European Commission 'misunderstands nature of home care'

7 May 2010

European Commission 'misunderstands nature of home care'

“Home care is health care and not an economic activity. The European Commission's advice is to see home care as commercial, a misunderstanding of its value." This was SP Member of Parliament Renske Leijten's reaction to a letter from the European Commission on the issue of putting home care – the equivalent of Britain's home help service – out to tender. "They obviously understanding nothing about the nature of home care," said Leijten. "Happily, it's only an advice note and not a ruling."

Renske LeijtenThe letter was sent at the request of former Secretary of State Jet Bussemaker, who wanted the Commission's opinion in relation to a proposed law brought forward by former SP leader Agnes Kant.
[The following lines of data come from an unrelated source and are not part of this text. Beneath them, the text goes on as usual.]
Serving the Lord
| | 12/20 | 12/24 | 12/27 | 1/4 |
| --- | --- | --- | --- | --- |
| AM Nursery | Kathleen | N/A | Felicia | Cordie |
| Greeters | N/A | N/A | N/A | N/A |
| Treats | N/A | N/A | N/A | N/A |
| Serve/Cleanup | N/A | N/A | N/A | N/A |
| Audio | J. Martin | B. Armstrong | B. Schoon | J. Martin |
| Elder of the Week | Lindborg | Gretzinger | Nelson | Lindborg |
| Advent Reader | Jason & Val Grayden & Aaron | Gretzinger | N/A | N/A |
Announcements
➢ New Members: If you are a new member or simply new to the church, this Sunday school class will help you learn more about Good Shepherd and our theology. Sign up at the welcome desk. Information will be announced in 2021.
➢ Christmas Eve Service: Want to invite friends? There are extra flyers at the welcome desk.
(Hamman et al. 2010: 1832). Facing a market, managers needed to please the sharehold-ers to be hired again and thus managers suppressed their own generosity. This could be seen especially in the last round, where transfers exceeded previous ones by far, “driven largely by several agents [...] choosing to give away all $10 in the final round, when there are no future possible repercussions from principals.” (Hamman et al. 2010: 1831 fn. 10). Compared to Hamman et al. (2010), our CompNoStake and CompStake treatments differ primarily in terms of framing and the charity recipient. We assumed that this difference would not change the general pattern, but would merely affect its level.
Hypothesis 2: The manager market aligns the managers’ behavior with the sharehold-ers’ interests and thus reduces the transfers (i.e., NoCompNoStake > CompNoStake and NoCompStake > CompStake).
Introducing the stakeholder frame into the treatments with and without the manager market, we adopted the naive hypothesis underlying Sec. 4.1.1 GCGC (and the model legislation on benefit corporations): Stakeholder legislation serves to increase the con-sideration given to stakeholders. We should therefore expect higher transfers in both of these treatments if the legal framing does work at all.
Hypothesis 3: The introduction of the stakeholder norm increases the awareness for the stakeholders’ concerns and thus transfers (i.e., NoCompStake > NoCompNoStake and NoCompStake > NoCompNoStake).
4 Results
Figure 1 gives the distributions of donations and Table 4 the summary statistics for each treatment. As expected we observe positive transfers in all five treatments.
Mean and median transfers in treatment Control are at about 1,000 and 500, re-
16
Kant's proposal would mean that the obligation to put home care services out to tender would be removed from the WMO, the law governing the provision of social support. In the first reading of this law, a majority in Parliament ruled that home care could not be reduced to a simple matter of cleaning, a judgement backed by the government and one which meant that tendering of all aspects of the service, as otherwise required by EU law, would not be obligatory. “The Commission is now trying to claim that measuring the hours spent on cleaning has established that home care is indeed a commercial service, no different from office cleaning. But cleaning for someone who needs help in maintaining their home and cleaning an office are completely different things.”

Leijten is calling on Parliament and the minister to reject the European Commission's advice. "The minister did just that, with Parliament's support, in the case of the ambulance service, where the European Commission saw an ambulance driver as being not in any way different from a taxi driver, and so part of a commercial service. But if the ambulance driver learns how to give emergency care and first aid, it stops being commercial. It's ridiculous to have to split things up this way, and we must not allow this to be the future of our health care.”
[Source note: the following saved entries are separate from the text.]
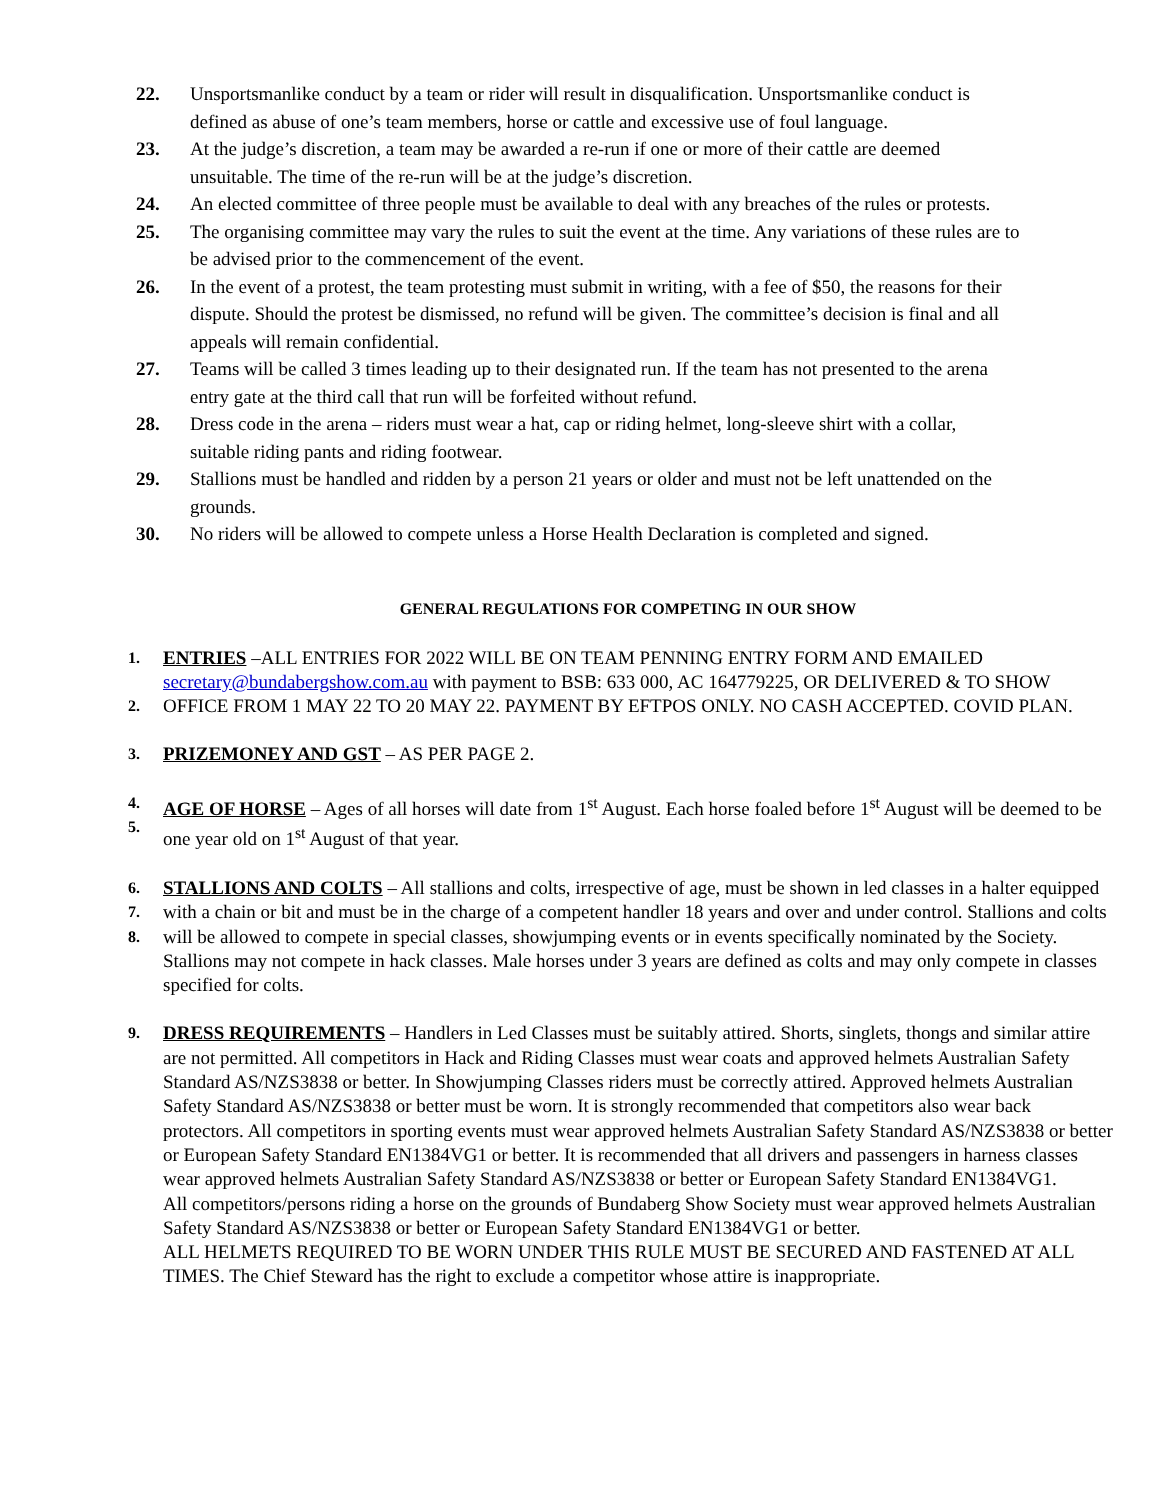22. Unsportsmanlike conduct by a team or rider will result in disqualification. Unsportsmanlike conduct is defined as abuse of one’s team members, horse or cattle and excessive use of foul language.
23. At the judge’s discretion, a team may be awarded a re-run if one or more of their cattle are deemed unsuitable. The time of the re-run will be at the judge’s discretion.
24. An elected committee of three people must be available to deal with any breaches of the rules or protests.
25. The organising committee may vary the rules to suit the event at the time. Any variations of these rules are to be advised prior to the commencement of the event.
26. In the event of a protest, the team protesting must submit in writing, with a fee of $50, the reasons for their dispute. Should the protest be dismissed, no refund will be given. The committee’s decision is final and all appeals will remain confidential.
27. Teams will be called 3 times leading up to their designated run. If the team has not presented to the arena entry gate at the third call that run will be forfeited without refund.
28. Dress code in the arena – riders must wear a hat, cap or riding helmet, long-sleeve shirt with a collar, suitable riding pants and riding footwear.
29. Stallions must be handled and ridden by a person 21 years or older and must not be left unattended on the grounds.
30. No riders will be allowed to compete unless a Horse Health Declaration is completed and signed.
GENERAL REGULATIONS FOR COMPETING IN OUR SHOW
1.
2.
ENTRIES –ALL ENTRIES FOR 2022 WILL BE ON TEAM PENNING ENTRY FORM AND EMAILED secretary@bundabergshow.com.au with payment to BSB: 633 000, AC 164779225, OR DELIVERED & TO SHOW OFFICE FROM 1 MAY 22 TO 20 MAY 22. PAYMENT BY EFTPOS ONLY. NO CASH ACCEPTED. COVID PLAN.
3.
PRIZEMONEY AND GST – AS PER PAGE 2.
4.
5.
AGE OF HORSE – Ages of all horses will date from 1<sup>st</sup> August. Each horse foaled before 1<sup>st</sup> August will be deemed to be one year old on 1<sup>st</sup> August of that year.
6.
7.
8.
STALLIONS AND COLTS – All stallions and colts, irrespective of age, must be shown in led classes in a halter equipped with a chain or bit and must be in the charge of a competent handler 18 years and over and under control. Stallions and colts will be allowed to compete in special classes, showjumping events or in events specifically nominated by the Society. Stallions may not compete in hack classes. Male horses under 3 years are defined as colts and may only compete in classes specified for colts.
9.
DRESS REQUIREMENTS – Handlers in Led Classes must be suitably attired. Shorts, singlets, thongs and similar attire are not permitted. All competitors in Hack and Riding Classes must wear coats and approved helmets Australian Safety Standard AS/NZS3838 or better. In Showjumping Classes riders must be correctly attired. Approved helmets Australian Safety Standard AS/NZS3838 or better must be worn. It is strongly recommended that competitors also wear back protectors. All competitors in sporting events must wear approved helmets Australian Safety Standard AS/NZS3838 or better or European Safety Standard EN1384VG1 or better. It is recommended that all drivers and passengers in harness classes wear approved helmets Australian Safety Standard AS/NZS3838 or better or European Safety Standard EN1384VG1.
All competitors/persons riding a horse on the grounds of Bundaberg Show Society must wear approved helmets Australian Safety Standard AS/NZS3838 or better or European Safety Standard EN1384VG1 or better.
ALL HELMETS REQUIRED TO BE WORN UNDER THIS RULE MUST BE SECURED AND FASTENED AT ALL TIMES. The Chief Steward has the right to exclude a competitor whose attire is inappropriate.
Leijten notes that the letter is an advice note from the European Commission's services and has no direct legal consequences. “In the end it's the European Court of Justice which has the last word when it comes to legal matters. The proposed law should therefore simply go through, and if possible before Agnes Kant leaves Parliament at the elections. Left or right we must prevent home care from being treated as a cleaning service. This is a political choice and should not be left to Eurocrats."